Last Updated on June 26, 2022 by Laura Turner

After you interview at a medical school, you will likely wait several painstaking weeks before you receive an admissions decision. In the best case, you are accepted to the program and can begin planning the next chapter of your academic life. In the worst case, you receive a rejection letter and are then faced with deciding how to best move forward.
Each of these decisions is concrete. But for many students, the relief of finality remains elusive, as represented in the form of a waitlist decision. If this describes your current situation, here are several ways in which you might secure a positive final decision out of the “maybe” of a waitlist letter.
1.) Strengthen your application with additional academic, employment, research, and volunteer opportunities, and update your prospective school
For many prospective medical students, waitlist decisions are received while courses are in progress or before new jobs begin. If you are holding a waitlist decision, and if you have any critical updates—such as an increase in GPA, a research publication, or a position in a health setting that exposes you to a new population—be sure to inform the appropriate admissions committees. This may involve uploading a document to your applicant portal, or writing an email. Structure your update as a formal business letter, using formal language and signing with your complete name. Address your letter to the dean of admissions and/or the admissions committee. (If you are uncertain about which option to choose, contact the program.) Whenever possible, include the dean’s actual name, which was likely made known to you on your interview day. Otherwise, it can easily be found online.
Do note that certain medical schools will provide specific instructions for submitting updates. If this is true in your instance, follow them.
2.) Write a sincere letter of intent
Letters of intent are generally written at the conclusion of the admissions cycle, when most application decisions have been released. If you have been waitlisted at a medical school that you very much wish to attend, composing a letter of intent is a great way to respond to your waitlist decision.
Inform the admissions committee that you would like to attend its program—even (and especially) if you have a spot elsewhere. Detail the reasons why you think the incoming class will benefit from your inclusion, as well as why you believe this school suits you better than any other. Avoid belittling another program, and do not use any language that could be construed as desperate. Again, address your letter of intent to the dean and/or the admissions committee. Depending on your medical school’s preferences, your letter can be sent via email or the postal service.

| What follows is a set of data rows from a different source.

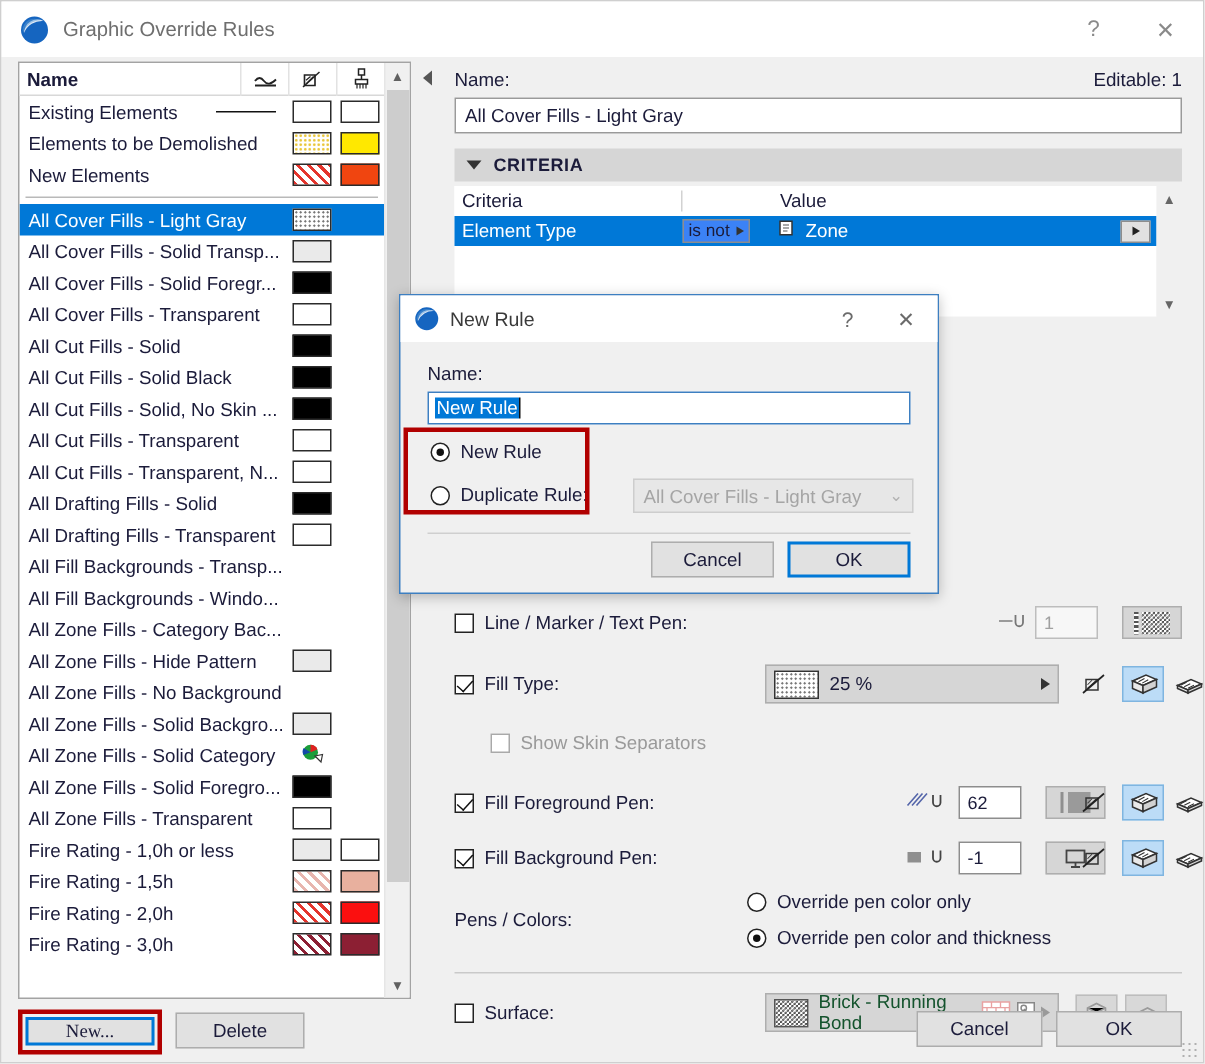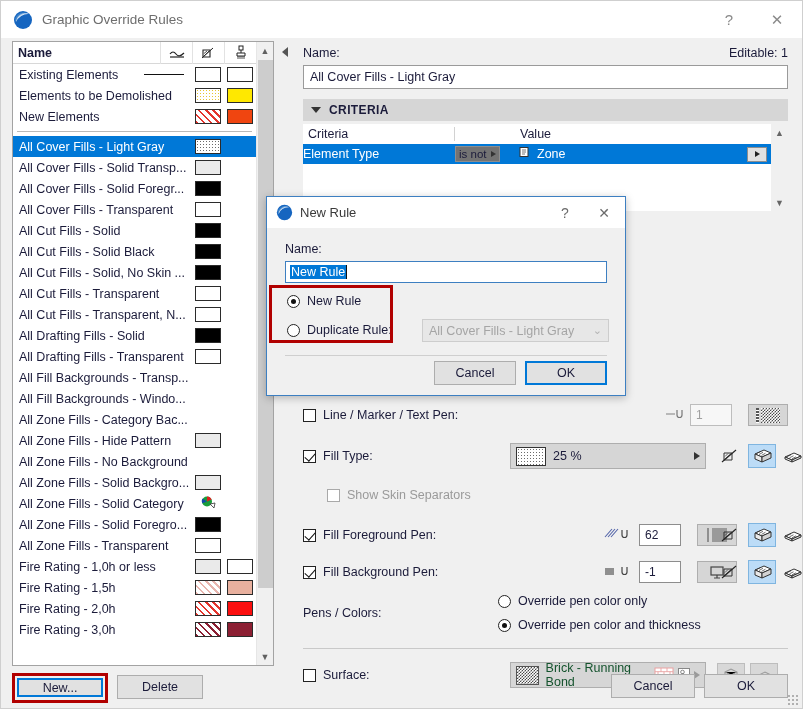"Element Type" .ct-row .c1 { padding-left: none -> 5px }
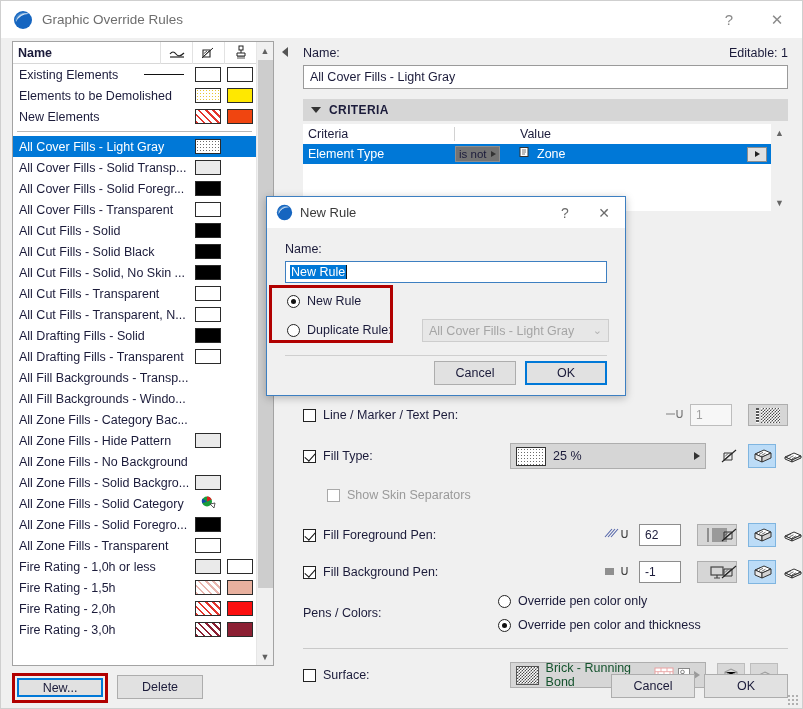"is not" .mini-drop { background: #737373 -> #3b82f6 }
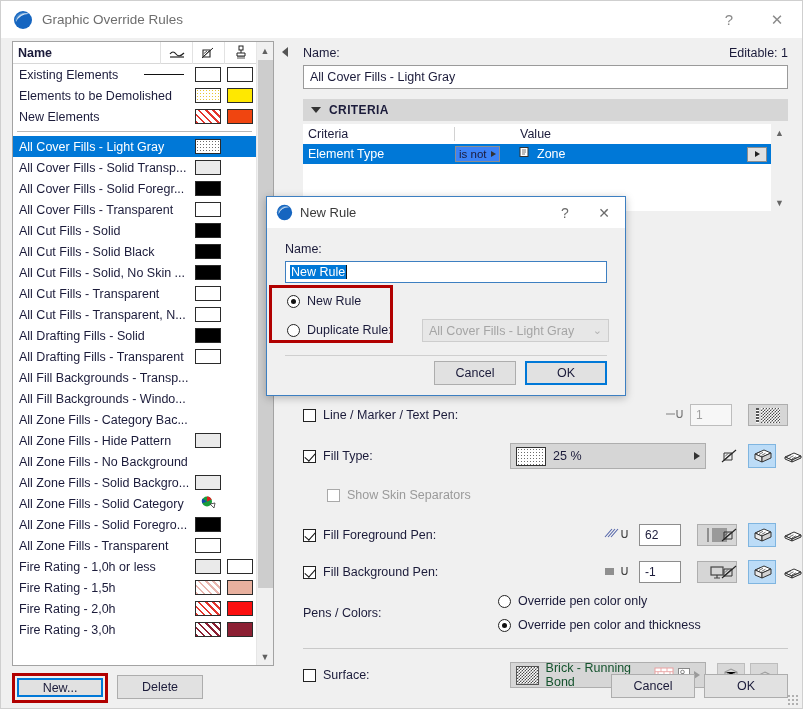"New..." div.btn { font-family: none -> Liberation Serif, serif }
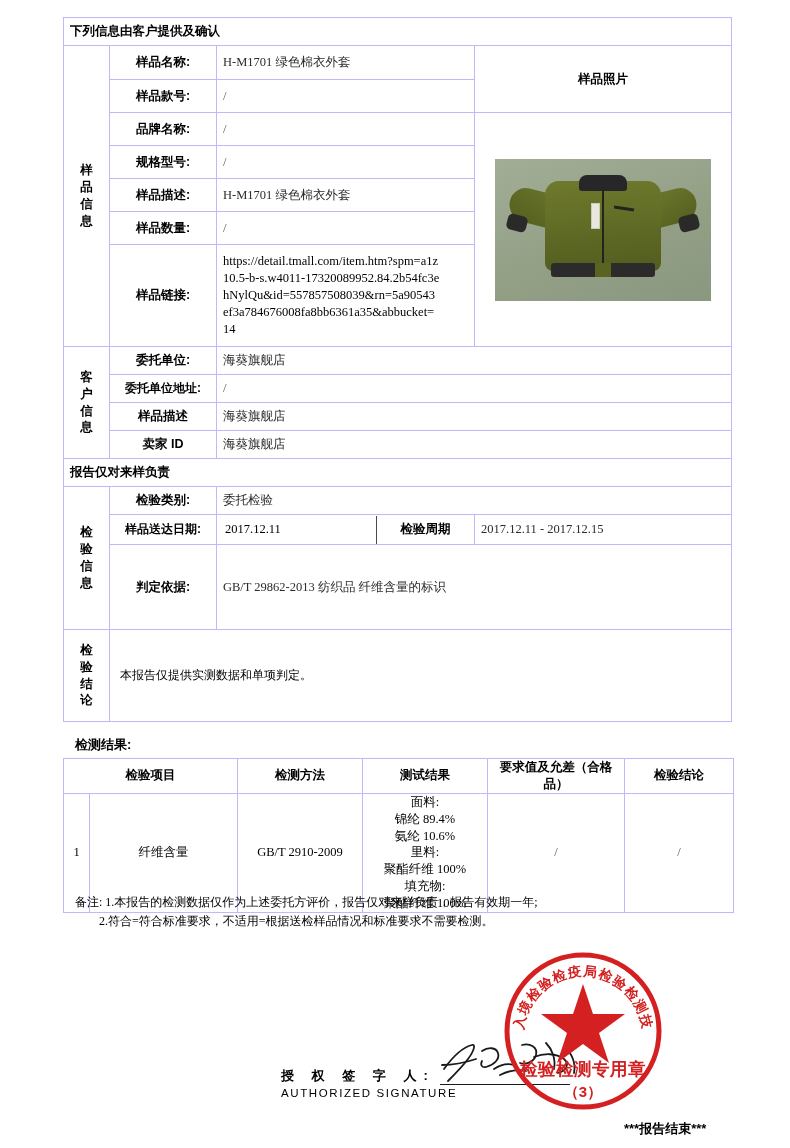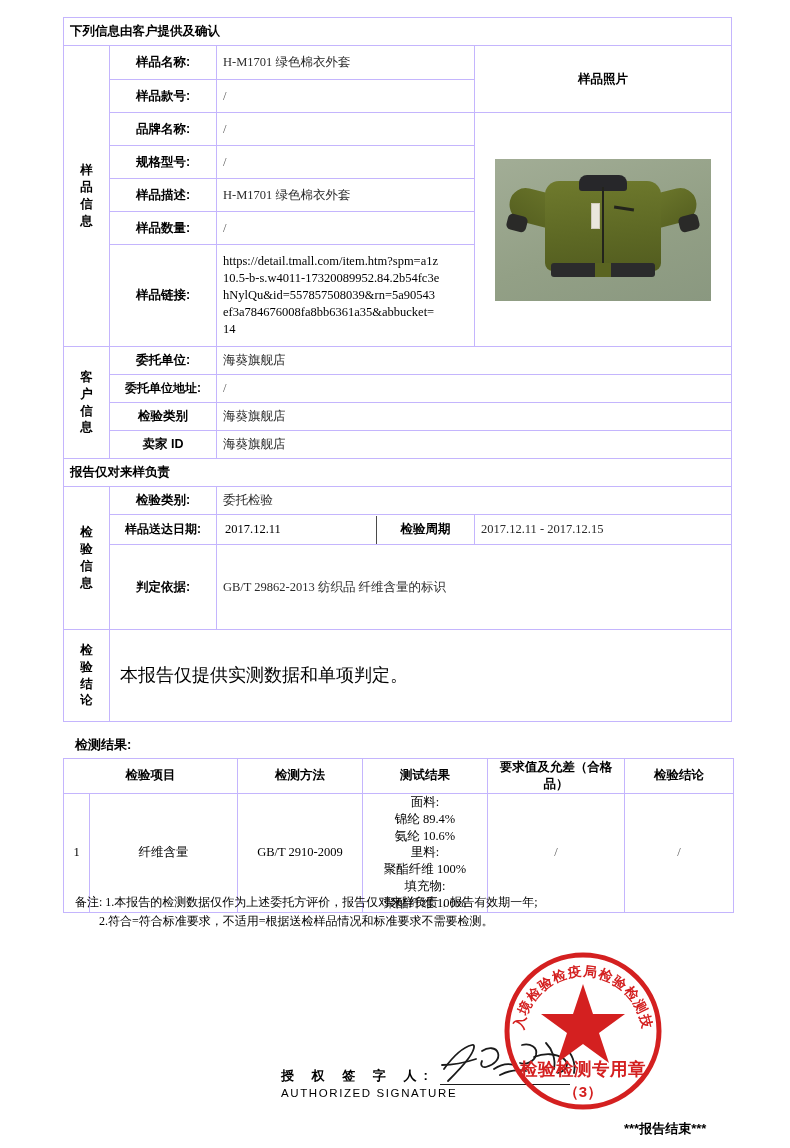"检验类别" td.flabel { text: 检验类别 -> 样品描述 }
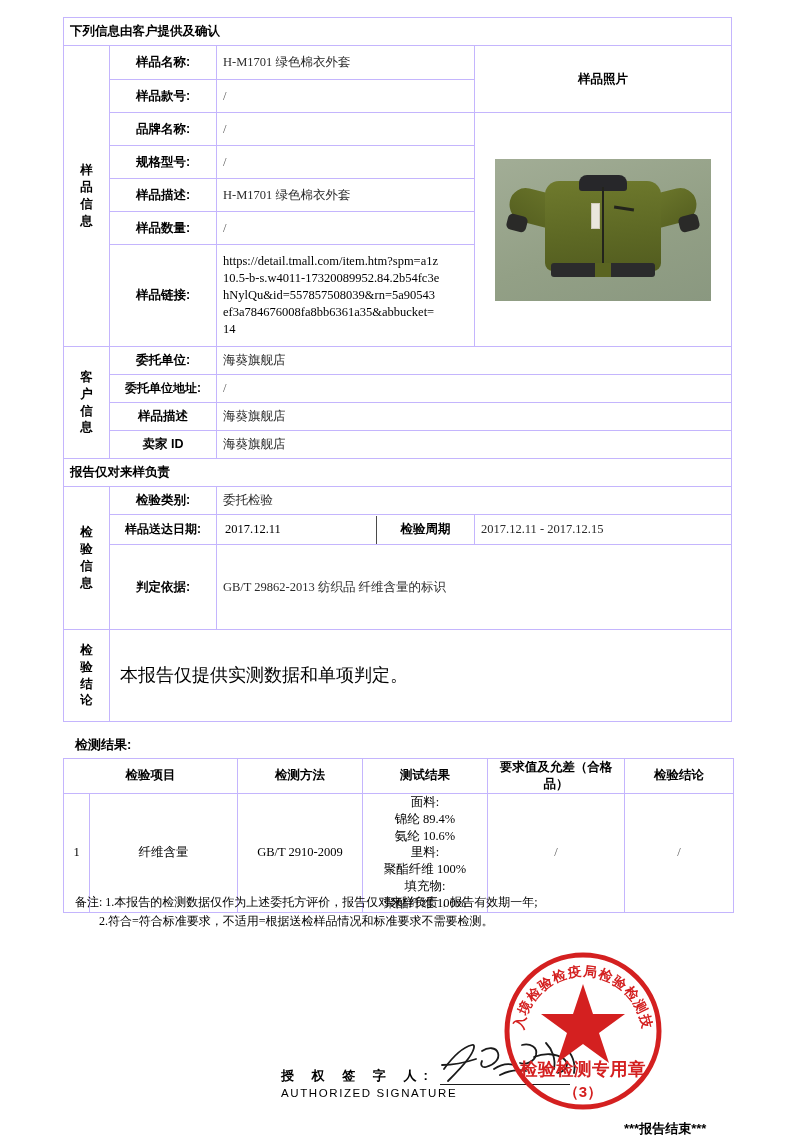"本报告仅提供实测数据和单项判定。" td { font-size: 18px -> 12px }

3.) Avoid contacting the admissions office too frequently
Some students may believe that demonstrated interest is best represented by calling or emailing admissions committees on a daily or weekly basis—often with unnecessary updates or questions regarding their position on the waitlist. In the same way that you might be irritated if someone were to inundate you with excess information or redundant questions, admissions staff can quickly grow annoyed. Limit your updates to truly significant events, and ensure your questions are genuine. Above all else, remember that there is a line between respectfully indicating your interest and harassing the admissions committee.